Science and medicine rarely follow a simple path.

Most techniques used today to treat diseases such as cancer and Parkinson’s are built on the foundations of discoveries that came before, spurred on by a drive to shed light into the darkness and uncover the connective principles that create life.

Science devoted to fundamental understanding — such as how our genetic code is regulated or the shapes and structures of critical chemical messengers in the brain — is known as basic research. Designed to cultivate knowledge of the most foundational mechanisms and relationships in nature, basic research contributes to our understanding of what makes us and the world around us tick.

Scientists working in basic research might not always make the front page of the newspaper or be featured on the evening news, but their work is vastly important to the development of innovative applications aimed at improving human health and advancing new diagnostics, treatments and, ultimately, cures for many human diseases.

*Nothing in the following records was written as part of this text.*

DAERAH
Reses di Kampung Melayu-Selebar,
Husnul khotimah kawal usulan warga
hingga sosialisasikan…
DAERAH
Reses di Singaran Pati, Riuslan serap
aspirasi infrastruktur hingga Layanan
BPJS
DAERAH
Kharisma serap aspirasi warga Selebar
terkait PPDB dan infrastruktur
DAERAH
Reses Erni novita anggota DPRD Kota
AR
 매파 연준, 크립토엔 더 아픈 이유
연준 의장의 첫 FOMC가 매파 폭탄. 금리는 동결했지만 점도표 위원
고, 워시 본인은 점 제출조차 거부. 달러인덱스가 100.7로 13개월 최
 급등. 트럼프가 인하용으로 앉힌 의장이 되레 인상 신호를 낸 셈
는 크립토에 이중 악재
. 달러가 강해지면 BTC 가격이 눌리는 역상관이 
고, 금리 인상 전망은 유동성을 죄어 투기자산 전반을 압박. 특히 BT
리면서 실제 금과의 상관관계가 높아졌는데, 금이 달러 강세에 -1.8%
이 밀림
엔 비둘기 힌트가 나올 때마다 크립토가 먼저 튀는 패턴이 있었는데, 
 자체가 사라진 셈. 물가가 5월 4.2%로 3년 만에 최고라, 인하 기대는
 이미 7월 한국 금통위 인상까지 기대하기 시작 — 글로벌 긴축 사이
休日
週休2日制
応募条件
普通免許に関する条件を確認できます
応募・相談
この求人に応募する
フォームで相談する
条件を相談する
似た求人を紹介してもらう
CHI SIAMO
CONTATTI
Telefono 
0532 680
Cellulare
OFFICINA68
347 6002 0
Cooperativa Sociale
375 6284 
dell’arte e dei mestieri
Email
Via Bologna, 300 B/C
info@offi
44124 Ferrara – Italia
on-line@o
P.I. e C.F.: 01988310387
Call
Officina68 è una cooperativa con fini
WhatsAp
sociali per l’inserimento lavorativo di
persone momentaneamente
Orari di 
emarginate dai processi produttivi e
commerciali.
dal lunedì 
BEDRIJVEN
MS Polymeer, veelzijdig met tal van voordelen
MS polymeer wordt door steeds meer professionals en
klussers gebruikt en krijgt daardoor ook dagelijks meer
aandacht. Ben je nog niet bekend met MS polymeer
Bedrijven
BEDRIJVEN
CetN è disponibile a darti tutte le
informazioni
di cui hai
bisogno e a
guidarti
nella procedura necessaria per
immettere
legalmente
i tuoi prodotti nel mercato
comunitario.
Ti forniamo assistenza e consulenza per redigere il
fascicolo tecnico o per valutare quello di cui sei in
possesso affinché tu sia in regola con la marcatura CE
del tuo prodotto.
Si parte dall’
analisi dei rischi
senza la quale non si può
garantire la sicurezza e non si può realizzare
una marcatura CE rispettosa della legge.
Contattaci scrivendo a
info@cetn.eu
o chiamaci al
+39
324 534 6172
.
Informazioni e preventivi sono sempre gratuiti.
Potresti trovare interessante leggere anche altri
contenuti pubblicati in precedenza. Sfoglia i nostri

Having faith in the unexpected

Basic research is science in its most exploratory, creative form. For many scientists, it gives them the opportunity to delve into new territory where the pursuit of knowledge can lead to unexpected results.

More than 60 years ago, the double helix structure of DNA, the winding molecule that houses our genetic code, was first described. Its discovery sparked a scientific renaissance that transformed the biomedical research landscape and created a completely new way of looking at the very building blocks of heredity. This significant scientific achievement was developed from years of basic research, involving scientists using simple organisms, such as viruses and bacteria, to understand new concepts and go boldly into uncharted areas. They were not researching a specific disease or trying to uncover a concept that could be immediately applicable to a product; they were doing what basic scientists do best: exploring.

A rush of firsts followed — the sequencing of the human genome, the rise of epigenetics and, more recently, cutting-edge gene editing techniques that not only power further discovery but hold great promise for treating a host of diseases.

Basic research is the backbone on which translational, or applied research, is built, and while the unpredictable nature of these efforts might not immediately seem relevant, they can often be the launch pad for life-changing discoveries. In the case of DNA, basic research helped usher in a new era of personalized medicine that changed the way we treat human diseases. A prime example is cancer, which we now know is the result of genetic mutations — aberrant changes to our DNA — that allow cells to proliferate unchecked. Thanks to the application of basic research discoveries, we can sequence DNA from an individual patient’s tumor, which allows physicians to better tailor treatment to combat their specific subtype of the disease.

Translating discovery

Those seeking to improve human health depend on the important connections that exist between basic research, technological innovation, as well as translational research to create impactful applications that can help patients.

Examples of fundamental research with outstanding potential to benefit humanity are all around us. Take The Cancer Genome Atlas (TCGA), for example. It’s a National Institutes of Health-funded, multi-institutional effort to molecularly map more than 30 cancer types. The data derived from this ostensibly basic research is publicly available, giving scientists an invaluable tool in developing new ways to prevent, diagnose and treat cancer.

The burgeoning field of epigenetics also is the result of basic research that is now being translated and applied to human health. Epigenetic mechanisms regulate the instructions written in our DNA; without them, the genetic code would be a closed book with no way for its elegantly mapped-out instructions to be acted upon.

In the 1980s, Dr. Peter Jones, Van Andel Research Institute’s chief scientific officer, made the discovery that changing the DNA methylation pattern prompted cells to transform from an immature, blank slate to a functional, mature cell, such as a muscle cell. This finding upended scientific convention at the time, and now, the lessons it taught and the subsequent discoveries it spurred are being used in the clinic to treat blood cancers. Research into epigenetics’ role in cancer also has uncovered potential new therapies for lung, bladder and colon cancers that are being investigated as part of the Van Andel Research Institute–Stand Up To Cancer Epigenetics Dream Team.

Support is fundamental

Basic research didn’t just give us the groundbreaking discovery of the double helix, the human genome and epigenetics, it also is responsible for penicillin, global positioning systems, MRI scans, laser pointers and the CRISPR targeted genome editing tool. The possibilities for what comes next are endless.

At its core, science is about our desire to uncover things that we do not know and not only understand them but put them into a larger context. Supporting research that is exploratory, risky and novel is critical for moving the biomedical research needle forward. Science cannot be relegated to what we can understand and profit from today; it must always be an investment in what we might know tomorrow.

David Van Andel is chairman and CEO of Van Andel Institute.